Your goal ▸ Copy each line below that has "remklauwlak".

Exercise inputs ▸
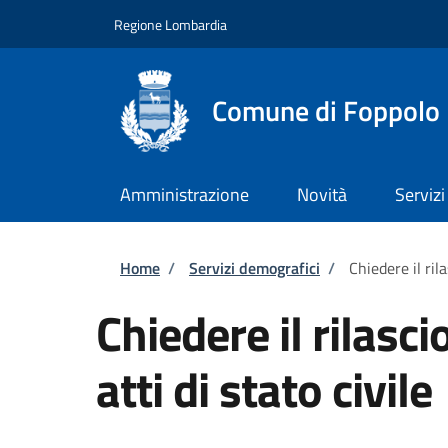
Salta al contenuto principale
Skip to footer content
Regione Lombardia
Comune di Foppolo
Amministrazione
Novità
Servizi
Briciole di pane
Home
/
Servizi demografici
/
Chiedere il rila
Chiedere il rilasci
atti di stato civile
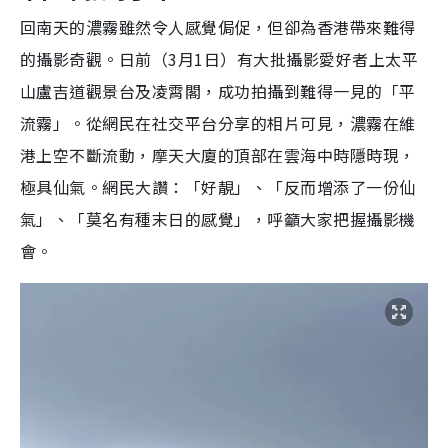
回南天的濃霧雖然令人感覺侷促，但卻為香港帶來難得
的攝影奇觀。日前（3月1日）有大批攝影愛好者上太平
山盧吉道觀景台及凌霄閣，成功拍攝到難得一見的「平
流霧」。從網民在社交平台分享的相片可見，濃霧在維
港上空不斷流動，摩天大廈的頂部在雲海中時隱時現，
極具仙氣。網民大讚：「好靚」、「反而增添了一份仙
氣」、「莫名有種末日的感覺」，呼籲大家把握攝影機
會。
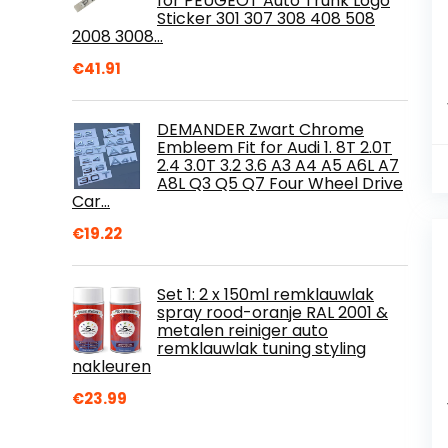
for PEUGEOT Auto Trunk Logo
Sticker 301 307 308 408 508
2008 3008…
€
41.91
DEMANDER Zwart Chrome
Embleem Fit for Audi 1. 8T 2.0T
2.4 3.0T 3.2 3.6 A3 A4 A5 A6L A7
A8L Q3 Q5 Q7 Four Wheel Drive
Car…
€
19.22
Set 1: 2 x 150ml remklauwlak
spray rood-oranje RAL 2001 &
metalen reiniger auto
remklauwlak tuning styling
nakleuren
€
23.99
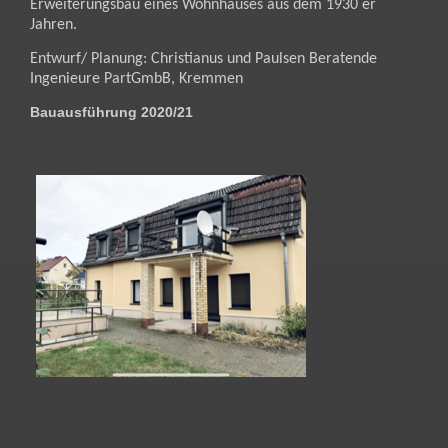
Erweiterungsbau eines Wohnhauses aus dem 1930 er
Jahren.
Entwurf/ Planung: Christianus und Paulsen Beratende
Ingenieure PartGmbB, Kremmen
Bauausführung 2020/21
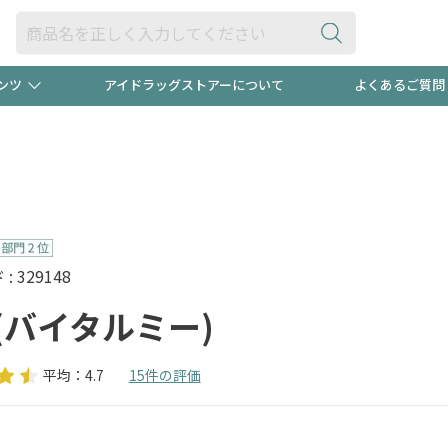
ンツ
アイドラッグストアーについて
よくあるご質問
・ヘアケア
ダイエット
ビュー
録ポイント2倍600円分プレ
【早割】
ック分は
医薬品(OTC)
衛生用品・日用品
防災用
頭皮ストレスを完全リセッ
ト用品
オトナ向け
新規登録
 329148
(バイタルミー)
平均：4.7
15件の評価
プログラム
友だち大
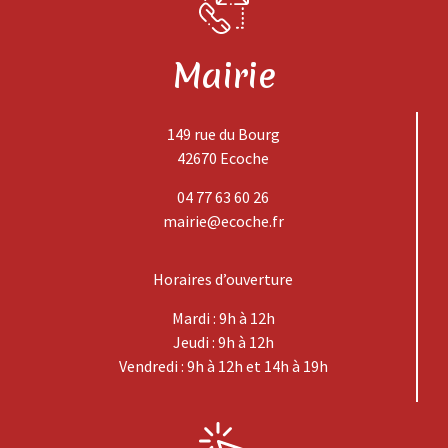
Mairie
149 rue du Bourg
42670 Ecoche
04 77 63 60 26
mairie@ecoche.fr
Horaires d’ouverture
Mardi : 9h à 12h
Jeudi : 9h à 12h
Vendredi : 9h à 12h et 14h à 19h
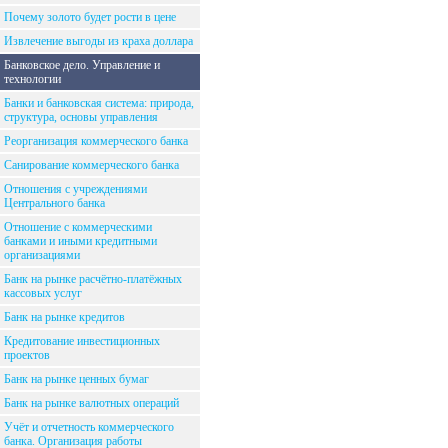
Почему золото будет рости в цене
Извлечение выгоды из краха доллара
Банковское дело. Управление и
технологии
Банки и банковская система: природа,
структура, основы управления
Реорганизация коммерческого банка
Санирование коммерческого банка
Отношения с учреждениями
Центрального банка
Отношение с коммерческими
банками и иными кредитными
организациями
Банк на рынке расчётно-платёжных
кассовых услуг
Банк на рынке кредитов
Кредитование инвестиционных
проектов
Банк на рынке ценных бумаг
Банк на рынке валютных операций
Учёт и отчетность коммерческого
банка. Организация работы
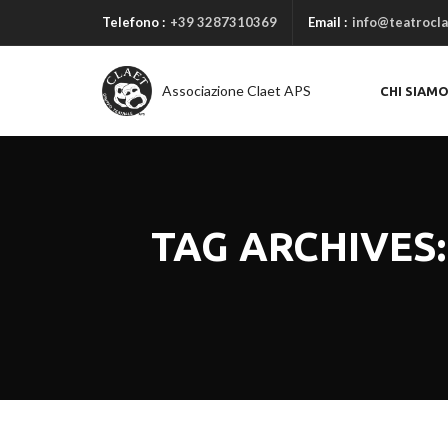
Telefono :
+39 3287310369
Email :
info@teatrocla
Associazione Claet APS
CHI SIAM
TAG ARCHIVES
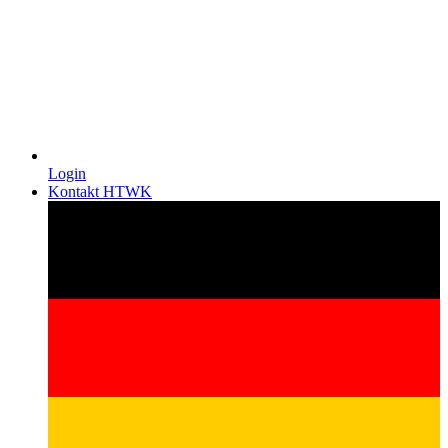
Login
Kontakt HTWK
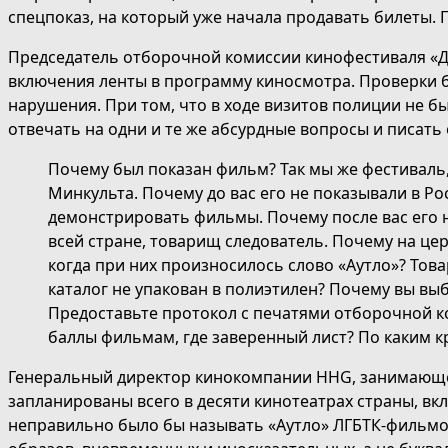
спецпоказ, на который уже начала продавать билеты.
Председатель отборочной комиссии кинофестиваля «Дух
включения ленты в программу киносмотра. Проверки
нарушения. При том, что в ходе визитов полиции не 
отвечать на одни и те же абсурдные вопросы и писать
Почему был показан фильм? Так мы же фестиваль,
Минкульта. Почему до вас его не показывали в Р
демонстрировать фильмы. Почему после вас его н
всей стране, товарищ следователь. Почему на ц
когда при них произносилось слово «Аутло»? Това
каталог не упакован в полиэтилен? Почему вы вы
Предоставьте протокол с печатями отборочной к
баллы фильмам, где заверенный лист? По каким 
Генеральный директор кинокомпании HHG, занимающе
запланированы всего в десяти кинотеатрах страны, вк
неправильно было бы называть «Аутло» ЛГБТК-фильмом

Answer to the problem ▸
Set 1: 2 x 150ml remklauwlak
remklauwlak tuning styling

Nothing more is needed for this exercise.